Odors are detected by sensory neurons that carry information to the olfactory lobe where they connect to projection neurons and local interneurons in glomeruli: anatomically well-characterized structures that collect, integrate and relay information to higher centers. Recent studies have revealed that the sensitivity of such networks can be modulated by wide-field feedback neurons. The connectivity and function of such feedback neurons are themselves subject to alteration by external cues, such as hormones, stress, or experience. Very little is known about how this class of central neurons changes its anatomical properties to perform functions in altered developmental contexts. A mechanistic understanding of how central neurons change their anatomy to meet new functional requirements will benefit greatly from the establishment of a model preparation where cellular and molecular changes can be examined in an identified central neuron.

Results

In this study, we examine a wide-field serotonergic neuron in the Drosophila olfactory pathway and map the dramatic changes that it undergoes from larva to adult.

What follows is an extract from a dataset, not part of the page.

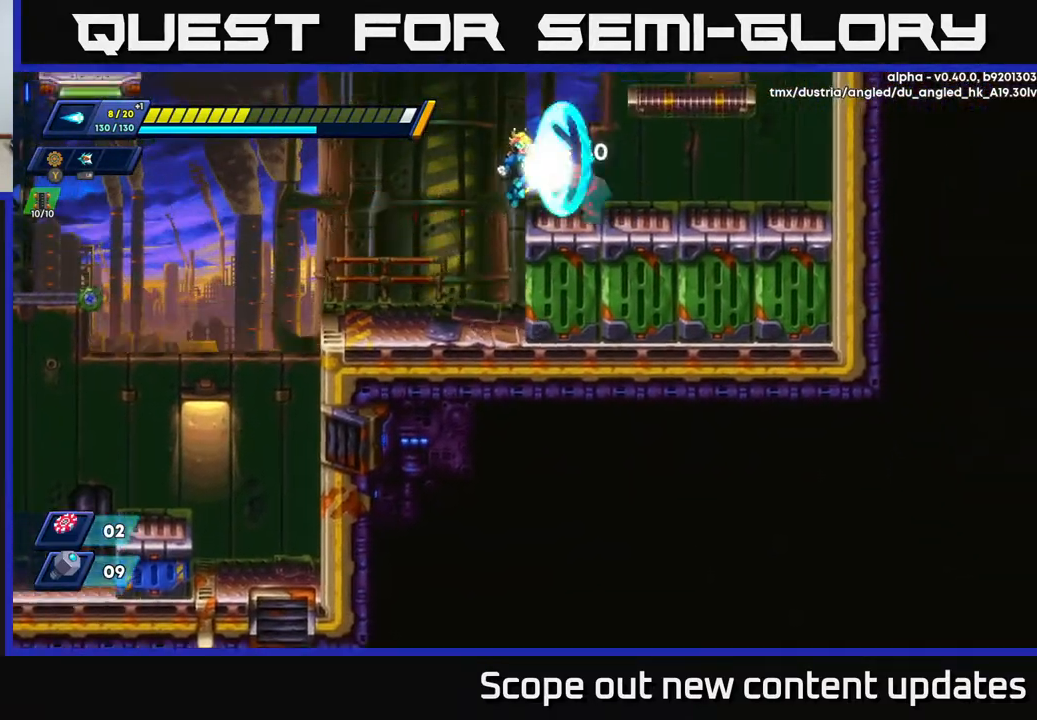
{"buttons": [], "left_stick": "center", "right_stick": "center", "events": [[17, "X", "down"], [33, "A", "up"], [50, "DPAD_RIGHT", "up"], [50, "X", "up"], [117, "X", "down"], [167, "X", "up"], [217, "X", "down"], [267, "X", "up"], [350, "X", "down"], [400, "X", "up"], [433, "X", "down"], [500, "X", "up"]]}
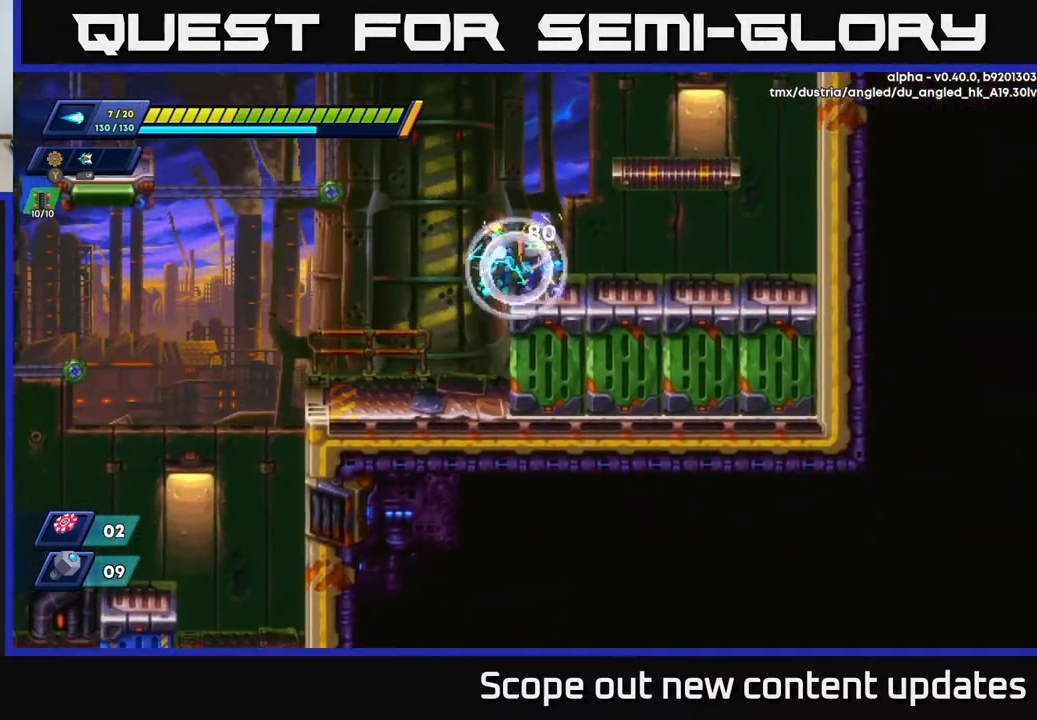
{"buttons": ["A"], "left_stick": "center", "right_stick": "center", "events": [[33, "X", "down"], [100, "X", "up"], [483, "A", "down"]]}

We show that expression of a dominant-negative form of the ecdysterone receptor prevents remodeling. We further use different transgenic constructs to silence neuronal activity and report defects in the morphology of the adult-specific dendritic trees. The branching of the presynaptic axonal arbors is regulated by mechanisms that affect axon growth and retrograde transport. The neuron develops its normal morphology in the absence of sensory input to the antennal lobe, or of the mushroom bodies. However, ablation of its presumptive postsynaptic partners, the projection neurons and/or local interneurons, affects the growth and branching of terminal arbors.

Conclusion

Our studies establish a cellular system for studying remodeling of a central neuromodulatory feedback neuron and also identify key elements in this process. Understanding the morphogenesis of such neurons, which have been shown in other systems to modulate the sensitivity and directionality of response to odors, links anatomy to the development of olfactory behavior.